### DIRECTIONS FOR THIS TASK
Your transcription must include every record word for word and no pictures.

=== RECORDED INFORMATION ===

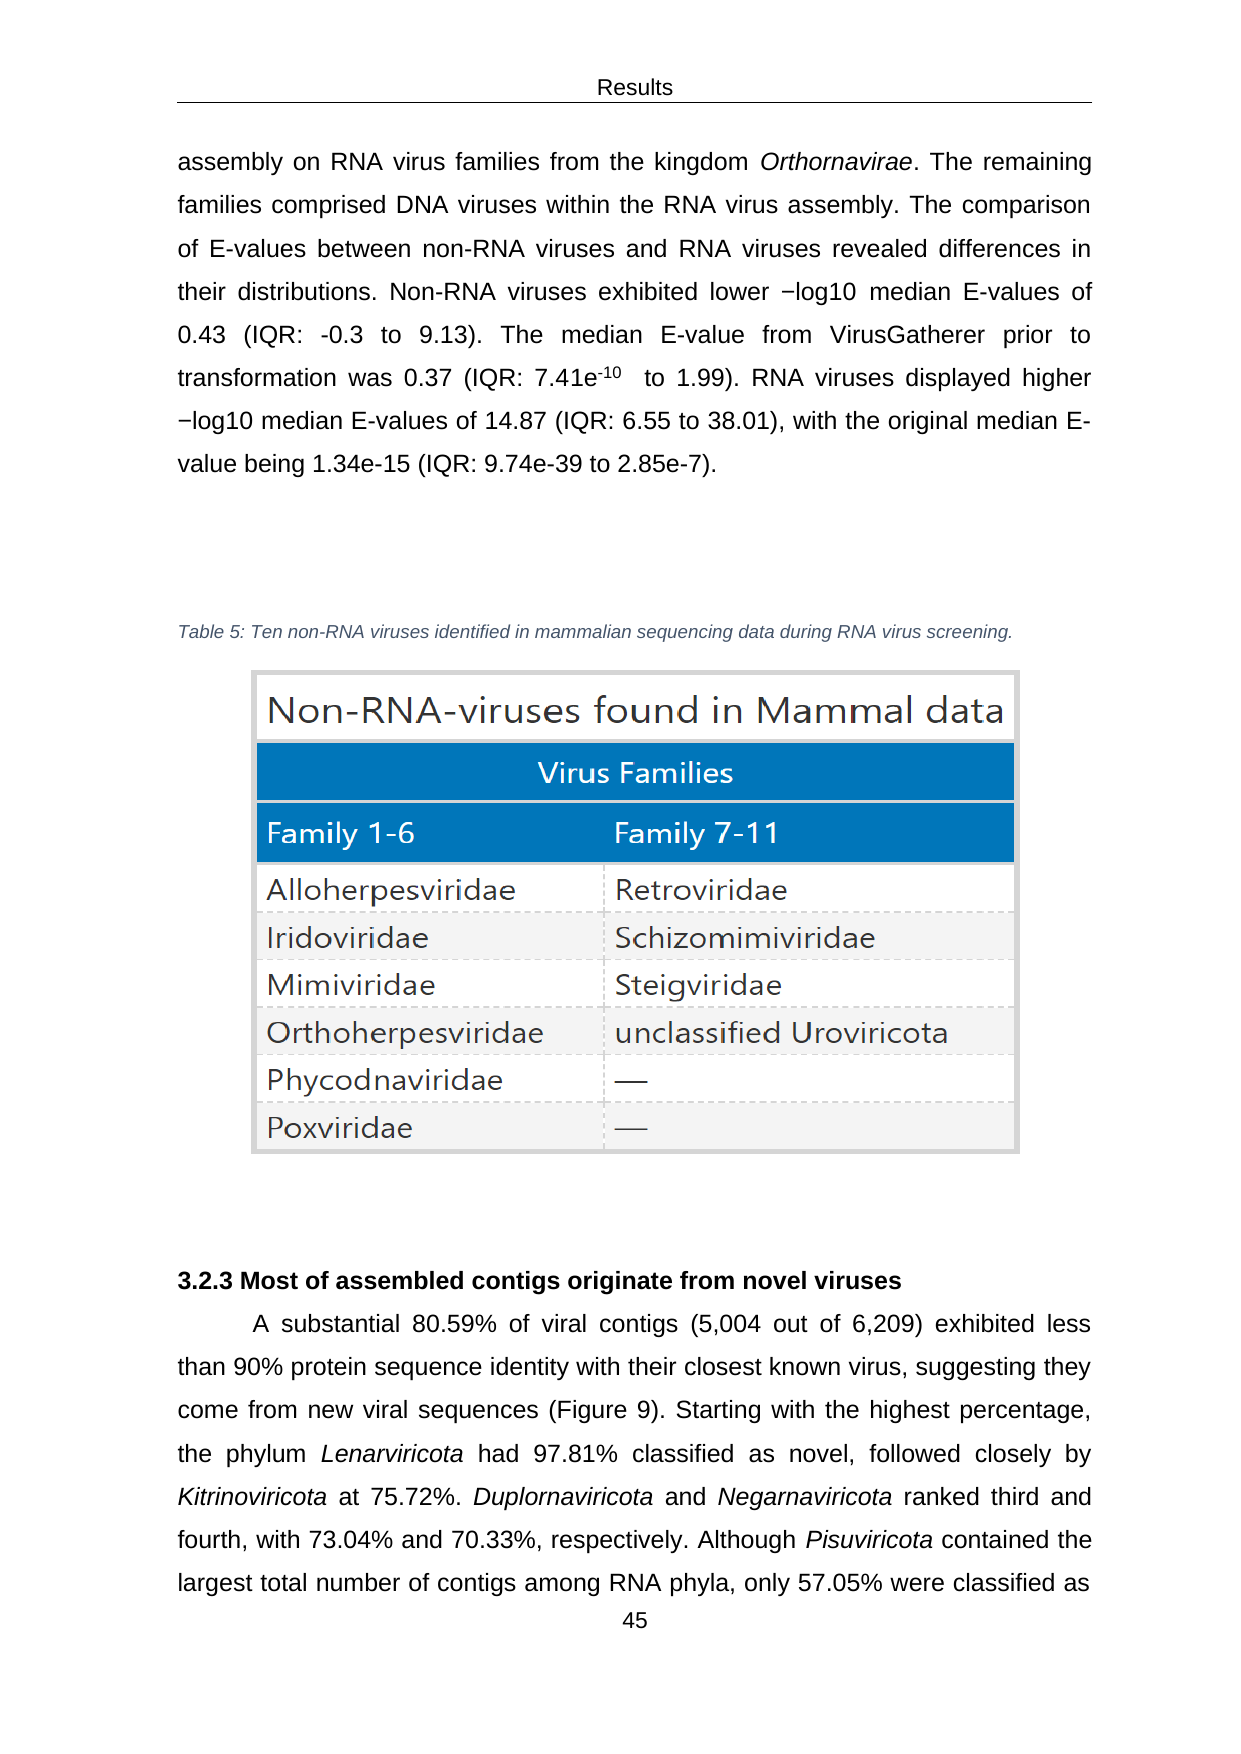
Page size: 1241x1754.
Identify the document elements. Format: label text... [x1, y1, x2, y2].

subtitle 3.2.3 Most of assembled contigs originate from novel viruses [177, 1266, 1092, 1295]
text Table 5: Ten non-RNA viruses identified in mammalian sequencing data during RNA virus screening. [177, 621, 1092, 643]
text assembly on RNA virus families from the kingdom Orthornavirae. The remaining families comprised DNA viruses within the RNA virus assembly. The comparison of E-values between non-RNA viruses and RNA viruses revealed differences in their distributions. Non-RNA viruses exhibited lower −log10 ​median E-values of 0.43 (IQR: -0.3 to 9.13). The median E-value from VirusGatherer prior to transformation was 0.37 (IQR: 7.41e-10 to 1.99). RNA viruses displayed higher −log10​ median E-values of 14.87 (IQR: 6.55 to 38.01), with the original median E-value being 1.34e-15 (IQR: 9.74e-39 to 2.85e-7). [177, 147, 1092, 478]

===

### PROBLEM SOLUTION
Page size: 1241x1754.
Identify the document elements. Format: label text... [x1, y1, x2, y2].

subtitle 3.2.3 Most of assembled contigs originate from novel viruses [177, 1266, 1092, 1295]
text Table 5: Ten non-RNA viruses identified in mammalian sequencing data during RNA virus screening. [177, 621, 1092, 643]
text assembly on RNA virus families from the kingdom Orthornavirae. The remaining families comprised DNA viruses within the RNA virus assembly. The comparison of E-values between non-RNA viruses and RNA viruses revealed differences in their distributions. Non-RNA viruses exhibited lower −log10 ​median E-values of 0.43 (IQR: -0.3 to 9.13). The median E-value from VirusGatherer prior to transformation was 0.37 (IQR: 7.41e-10 to 1.99). RNA viruses displayed higher −log10​ median E-values of 14.87 (IQR: 6.55 to 38.01), with the original median E-value being 1.34e-15 (IQR: 9.74e-39 to 2.85e-7). [177, 147, 1092, 478]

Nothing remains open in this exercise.